* PROBLEM A:
In the Charlie Trotter biography, which years was the restaurant Charlie Trotter's open in Chicago?
* PROBLEM B:
Resume the Charlie Trotter biography, picking up after its final sentence.
====== EXTRACT
- Born: September 8, 1959 Wilmette, Illinois, US
- Died: November 5, 2013 (aged 54) Chicago, Illinois, US
- Education: New Trier High School; University of Wisconsin; California Culinary Academy;
- Spouses: ; Lisa Ehrlich ​ ​(m. 1986; div. 1990)​ Lynn Thomas (div. 2001); ; Rochelle Smith ​(m. 2010)​
- Culinary career
- Cooking style: Degustation
- Ratings Michelin stars (Restaurant Charlie); Michelin stars (Charlie Trotter's); ;
- Previous restaurants Charlie Trotter's — Chicago, Illinois; Restaurant Charlie — Las Vegas, Nevada; ;
- Television show 1999 – PBS — The Kitchen Sessions with Charlie Trotter;
- Award(s) won James Beard Foundation – Outstanding Chef 1999 ;

= Charlie Trotter =

American chef and resaurateur (1959–2013)

Charlie Trotter (September 8, 1959 – November 5, 2013) was an American chef and restaurateur. His best-known restaurant, Charlie Trotter's, was open in Chicago from 1987 to 2012.
============
====== DATA SECTION
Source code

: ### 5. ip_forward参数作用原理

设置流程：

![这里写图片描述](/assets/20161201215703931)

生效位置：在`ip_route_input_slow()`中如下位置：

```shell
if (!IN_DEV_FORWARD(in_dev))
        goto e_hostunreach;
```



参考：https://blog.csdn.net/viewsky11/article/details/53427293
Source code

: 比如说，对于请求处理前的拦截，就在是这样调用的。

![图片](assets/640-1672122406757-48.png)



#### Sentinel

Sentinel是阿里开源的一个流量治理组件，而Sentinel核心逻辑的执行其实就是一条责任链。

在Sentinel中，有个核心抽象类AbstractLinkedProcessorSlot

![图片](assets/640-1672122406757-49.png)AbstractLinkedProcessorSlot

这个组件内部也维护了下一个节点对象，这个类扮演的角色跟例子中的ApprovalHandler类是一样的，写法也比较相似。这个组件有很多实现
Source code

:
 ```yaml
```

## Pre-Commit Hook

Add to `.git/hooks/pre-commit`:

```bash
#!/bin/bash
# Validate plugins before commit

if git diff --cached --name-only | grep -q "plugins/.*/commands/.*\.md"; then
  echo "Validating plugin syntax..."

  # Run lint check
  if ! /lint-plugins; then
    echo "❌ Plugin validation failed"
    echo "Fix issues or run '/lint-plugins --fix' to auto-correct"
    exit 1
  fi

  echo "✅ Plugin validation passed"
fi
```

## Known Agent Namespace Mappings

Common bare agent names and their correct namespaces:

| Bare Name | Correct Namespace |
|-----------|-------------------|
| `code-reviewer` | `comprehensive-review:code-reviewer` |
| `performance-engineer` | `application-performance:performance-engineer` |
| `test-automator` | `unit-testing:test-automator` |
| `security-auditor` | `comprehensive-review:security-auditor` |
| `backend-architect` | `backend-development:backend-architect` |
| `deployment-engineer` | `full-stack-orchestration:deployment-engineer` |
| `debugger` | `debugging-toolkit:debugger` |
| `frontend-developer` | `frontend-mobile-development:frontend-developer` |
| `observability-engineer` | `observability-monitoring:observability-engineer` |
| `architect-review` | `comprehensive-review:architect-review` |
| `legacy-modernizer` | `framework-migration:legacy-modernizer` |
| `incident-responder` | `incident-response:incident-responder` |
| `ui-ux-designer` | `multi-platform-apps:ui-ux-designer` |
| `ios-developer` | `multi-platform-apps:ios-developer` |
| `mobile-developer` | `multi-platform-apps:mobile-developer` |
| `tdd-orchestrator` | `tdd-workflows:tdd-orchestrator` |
============
* EXERCISE RESULT A:
1987 to 2012

* EXERCISE RESULT B:
==Early life and education==
Trotter was born in Wilmette, Illinois and graduated from New Trier High School in Winnetka, Illinois. He attended Southern Illinois University in Carbondale, Illinois from 1977 to 1979, and then transferred to University of Wisconsin–Madison. Trotter started cooking professionally in 1982 after earning a political science bachelor's degree from UW–Madison.

==Career==
For five years after college, he worked and studied in Chicago, San Francisco (at the California Culinary Academy), Florida and Europe. He opened his first restaurant in Chicago with his father, Bob Trotter, as his partner.

Trotter was the host of the 1999 PBS cooking show The Kitchen Sessions with Charlie Trotter, in which he details his recipes and cooking techniques. He likened cooking to an improvisational jazz session in that as two riffs will never be the same, so too with food. He also wrote 14 cookbooks and three management books, and promoted a line of organic and all-natural gourmet foods distributed nationally.

Trotter was involved with his philanthropic Charlie Trotter Culinary Education Foundation and other causes. He was awarded the Humanitarian of the Year award in 2005 by the International Association of Culinary Professionals. He invited groups of public high school students into his restaurant as part of his Excellence Program two to three times per week: after eating a meal, the students were told how the food was prepared and the motivations of those preparing it.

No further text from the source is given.